__Work order__
Would you give again, exactly as written, the lines from the opening of the records to the line with "index mcp: (217, 264)", that line included and pictures excluded?

__Supplied data__

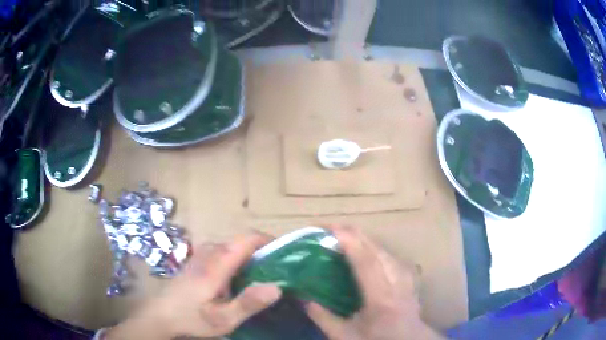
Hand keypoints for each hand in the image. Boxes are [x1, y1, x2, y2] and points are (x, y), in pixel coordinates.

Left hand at [106, 232, 281, 339]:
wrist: (161, 315)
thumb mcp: (222, 319)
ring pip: (231, 246)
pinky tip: (239, 277)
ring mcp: (201, 256)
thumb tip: (277, 286)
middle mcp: (209, 253)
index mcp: (217, 264)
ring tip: (263, 274)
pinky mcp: (197, 262)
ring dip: (249, 255)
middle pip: (240, 241)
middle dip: (262, 250)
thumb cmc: (191, 318)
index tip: (286, 252)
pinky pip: (222, 252)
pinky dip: (237, 258)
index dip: (269, 240)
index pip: (247, 240)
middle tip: (278, 269)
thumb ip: (248, 303)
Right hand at [306, 226, 442, 339]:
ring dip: (365, 240)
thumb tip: (302, 298)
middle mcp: (396, 282)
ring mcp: (406, 279)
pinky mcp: (409, 279)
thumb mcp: (344, 335)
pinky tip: (370, 250)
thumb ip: (322, 317)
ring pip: (386, 251)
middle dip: (355, 235)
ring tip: (347, 236)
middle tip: (332, 229)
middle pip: (377, 250)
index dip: (349, 242)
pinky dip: (377, 249)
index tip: (331, 229)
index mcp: (380, 297)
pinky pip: (392, 257)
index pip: (366, 262)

__Exercise solution__
Hand keypoints for each hand in the image. Boxes are [x1, y1, x2, y2] and points are (x, y), in pixel coordinates.

Left hand at [106, 232, 281, 339]:
wrist: (161, 315)
thumb mcp: (222, 319)
ring pip: (231, 246)
pinky tip: (239, 277)
ring mcp: (201, 256)
thumb tip: (277, 286)
middle mcp: (209, 253)
index mcp: (217, 264)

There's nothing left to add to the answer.